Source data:
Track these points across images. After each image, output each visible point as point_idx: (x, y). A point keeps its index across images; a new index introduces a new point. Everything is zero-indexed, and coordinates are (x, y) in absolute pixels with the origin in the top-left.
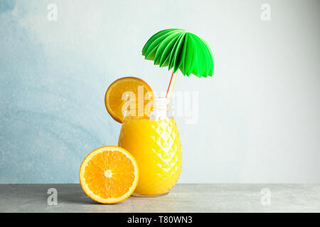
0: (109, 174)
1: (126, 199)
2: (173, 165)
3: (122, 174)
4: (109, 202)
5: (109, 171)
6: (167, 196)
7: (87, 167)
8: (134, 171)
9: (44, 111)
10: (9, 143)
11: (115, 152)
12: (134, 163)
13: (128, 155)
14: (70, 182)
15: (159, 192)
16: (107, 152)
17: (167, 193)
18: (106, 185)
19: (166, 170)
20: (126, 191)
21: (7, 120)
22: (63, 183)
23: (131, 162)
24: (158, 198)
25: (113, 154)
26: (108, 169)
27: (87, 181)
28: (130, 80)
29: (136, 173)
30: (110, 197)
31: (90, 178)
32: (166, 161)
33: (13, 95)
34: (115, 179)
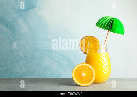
0: (84, 74)
1: (91, 84)
2: (108, 71)
3: (89, 74)
4: (84, 85)
5: (84, 73)
6: (105, 83)
7: (75, 72)
8: (93, 73)
9: (48, 49)
10: (34, 62)
11: (85, 66)
12: (93, 70)
13: (91, 67)
14: (59, 78)
15: (103, 82)
16: (82, 66)
17: (105, 82)
18: (83, 79)
19: (106, 73)
20: (91, 81)
21: (33, 52)
22: (56, 78)
23: (92, 70)
24: (102, 84)
25: (85, 67)
26: (83, 72)
27: (75, 77)
28: (90, 37)
29: (94, 74)
30: (85, 83)
31: (76, 76)
32: (106, 69)
33: (36, 43)
34: (86, 76)
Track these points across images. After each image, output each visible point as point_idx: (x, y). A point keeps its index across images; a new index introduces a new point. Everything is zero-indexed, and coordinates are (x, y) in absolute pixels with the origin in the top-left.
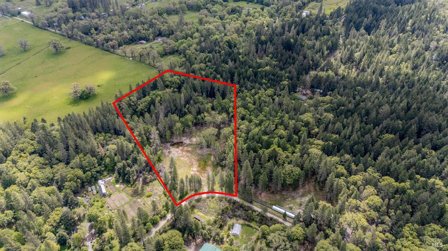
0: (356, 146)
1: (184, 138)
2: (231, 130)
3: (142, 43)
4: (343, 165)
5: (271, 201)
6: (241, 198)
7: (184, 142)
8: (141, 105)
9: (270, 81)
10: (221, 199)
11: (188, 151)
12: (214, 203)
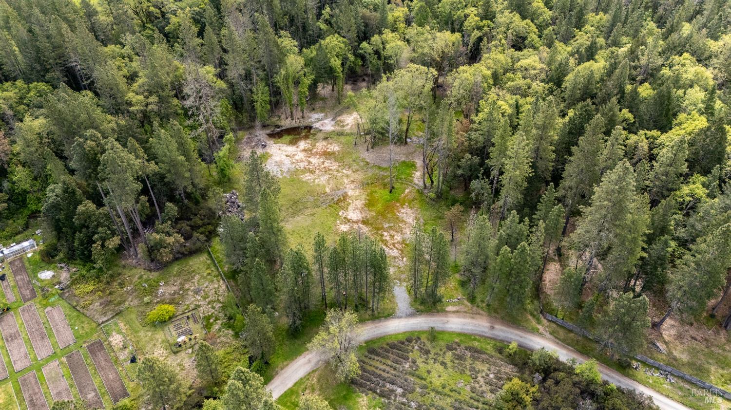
1: (315, 116)
2: (489, 73)
6: (565, 343)
7: (317, 125)
10: (476, 344)
11: (327, 155)
12: (443, 364)
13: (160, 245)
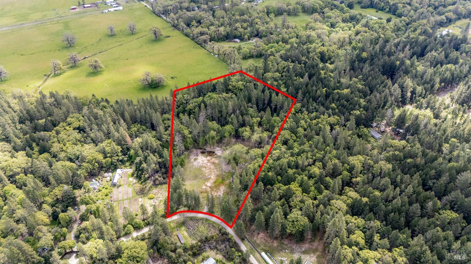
0: (393, 214)
1: (218, 149)
2: (262, 153)
3: (235, 42)
4: (364, 232)
5: (265, 246)
6: (235, 231)
7: (216, 152)
8: (191, 105)
9: (340, 107)
10: (215, 225)
11: (213, 163)
12: (205, 227)
13: (157, 179)
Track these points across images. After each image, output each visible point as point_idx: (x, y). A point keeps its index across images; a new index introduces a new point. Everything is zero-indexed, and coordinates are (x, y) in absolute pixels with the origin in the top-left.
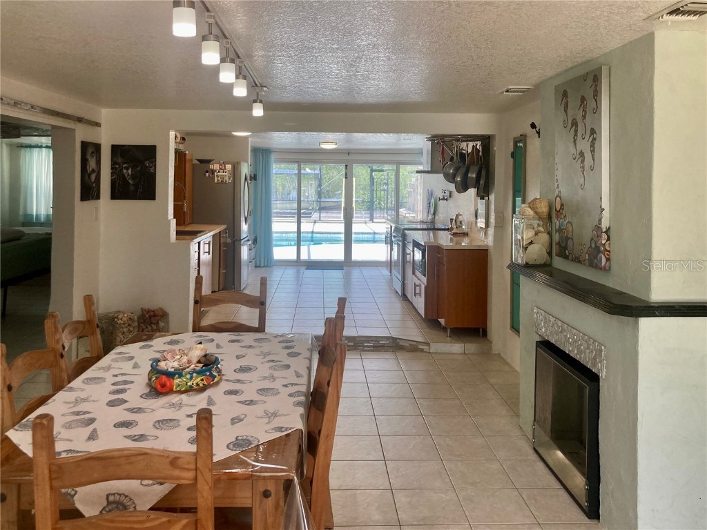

Aim of the exercise:
Set each line of the records down exactly, leaving every picture out.

Response to this exercise:
Track these points across images. After each image, output each visible point as point_idx: (x, y). A point keeps its index across images; a new index introduces a new point. Everything is zero-indexed, and coordinates are (x, y) in absolute pixels with the origin in the top-left.
0: (109, 174)
1: (126, 199)
2: (173, 165)
3: (122, 174)
4: (109, 202)
5: (109, 171)
6: (167, 196)
7: (87, 167)
8: (134, 171)
9: (44, 111)
10: (9, 143)
11: (115, 152)
12: (134, 163)
13: (128, 155)
14: (70, 182)
15: (159, 192)
16: (107, 152)
17: (167, 193)
18: (106, 185)
19: (166, 170)
20: (126, 191)
21: (7, 120)
22: (63, 183)
23: (131, 162)
24: (158, 198)
25: (113, 154)
26: (108, 169)
27: (87, 181)
28: (130, 80)
29: (136, 173)
30: (110, 197)
31: (90, 178)
32: (166, 161)
33: (13, 95)
34: (115, 179)
0: (84, 74)
1: (91, 84)
2: (108, 71)
3: (89, 74)
4: (84, 85)
5: (84, 73)
6: (105, 83)
7: (75, 72)
8: (93, 73)
9: (48, 49)
10: (34, 62)
11: (85, 66)
12: (93, 70)
13: (91, 67)
14: (59, 78)
15: (103, 82)
16: (82, 66)
17: (105, 82)
18: (83, 79)
19: (106, 73)
20: (91, 81)
21: (33, 52)
22: (56, 78)
23: (92, 70)
24: (102, 84)
25: (85, 67)
26: (83, 72)
27: (75, 77)
28: (90, 37)
29: (94, 74)
30: (85, 83)
31: (76, 76)
32: (106, 69)
33: (36, 43)
34: (86, 76)
Track these points across images. After each image, output each visible point as point_idx: (x, y). A point keeps its index across images; a new index introduces a new point. Everything is zero-indexed, and coordinates are (x, y) in absolute pixels with the origin in the top-left.
0: (356, 146)
1: (184, 138)
2: (231, 130)
3: (142, 43)
4: (343, 165)
5: (271, 201)
6: (241, 198)
7: (184, 142)
8: (141, 105)
9: (270, 81)
10: (221, 199)
11: (188, 151)
12: (214, 203)
1: (315, 116)
2: (489, 73)
6: (565, 343)
7: (317, 125)
10: (476, 344)
11: (327, 155)
12: (443, 364)
13: (160, 245)
0: (393, 214)
1: (218, 149)
2: (262, 153)
3: (235, 42)
4: (364, 232)
5: (265, 246)
6: (235, 231)
7: (216, 152)
8: (191, 105)
9: (340, 107)
10: (215, 225)
11: (213, 163)
12: (205, 227)
13: (157, 179)
Track these points across images. After each image, output each visible point as point_idx: (x, y). A point keeps its index across images; a new index introduces a new point. Everything is zero-indexed, and coordinates are (x, y) in absolute pixels with the origin in the top-left.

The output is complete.